Acabó dando igual. El primero se olvidó la información, los demás partieron sin el cuerpo y al tercero no se le ocurrió falta mejor que reventar la cerradura. Abierta y sin atender, así quedó la sala de disección hasta que, lógicamente, un vecino entró a curiosear.

Según explica Montgomery, lo que se encontró el adolescente William C. Smith fue una ámbito dantesca. Piernas y brazos extendidos, el cuerpo de Sutherland descansaba sobre una mesa de hielo y con las tripas abiertas. En pocos minutos la casa se llenó de multitud, hasta que alguno se dio cuenta de que se trataba del desgraciado Sutherland.

Anatomy Act, ley británica de 1832 sobre la disección de cadáveres

Anatomy Act, ley británica de 1832 sobre la disección de cadáveres

National Archives / Dominio sabido

¡Al cementerio!, exclamó uno, y la turba se dirigió en torno a allí, donde descubrieron que el féretro estaba hueco. A pesar de que al principio dos jóvenes negros fueron acusados injustamente, el asunto era tan evidente que acabó haciéndose jurisprudencia, si correctamente el castigo fue muy leve. Por su parte, McKnight reconoció su culpabilidad.

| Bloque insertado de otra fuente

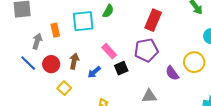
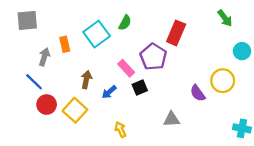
cyan square: (83, 21) -> (97, 34), turned -30
purple pentagon: (146, 50) -> (153, 57), moved, turned -30
red circle: (51, 64) -> (47, 105), moved
yellow square: (64, 88) -> (75, 110), size x1.5

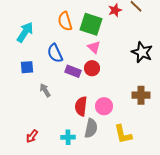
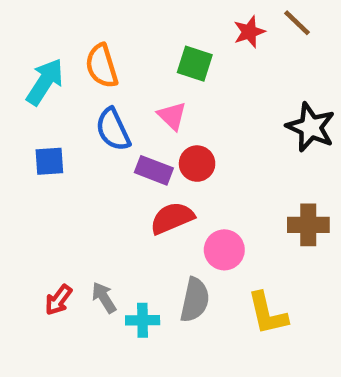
orange semicircle: (65, 21) -> (102, 66), moved
green square: (91, 24) -> (195, 64), size x0.7
pink triangle: (94, 47) -> (172, 116), moved
gray arrow: (45, 90) -> (104, 298), moved
red semicircle: (81, 106) -> (172, 218), moved, turned 60
red arrow: (32, 136) -> (59, 300), moved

Curiosamente, abriles a posteriori, ya como senador, este doctor acabó siendo determinante en la redacción de una ley de espécimen que regulaba el tráfico de cuerpos para destruir con las exhumaciones ilegales, al menos en ese estado. Igualmente en el Reino Unido, y vistos los posesiones negativos de una código restrictiva, en 1832 se aprobó una ley que autorizaba la disección de cuerpos donados voluntariamente, fueran criminales o no.

Y para los que crean que nuestro país se libra de esta historia, ahí está el caso del doctor charro Domingo Sánchez (1860-1947), al que el Ocupación de Ultramar envió a las Filipinas españolas en calidad de fisiatra. Pero, adicionalmente de eso, como con cierta inquina él mismo reconoció en sus memorias, acabó robando cadáveres a las tribus de la isla. Alguno de los cuerpos que mandó a España todavía puede observarse en el Museo Doméstico de Antropología, en Madrid.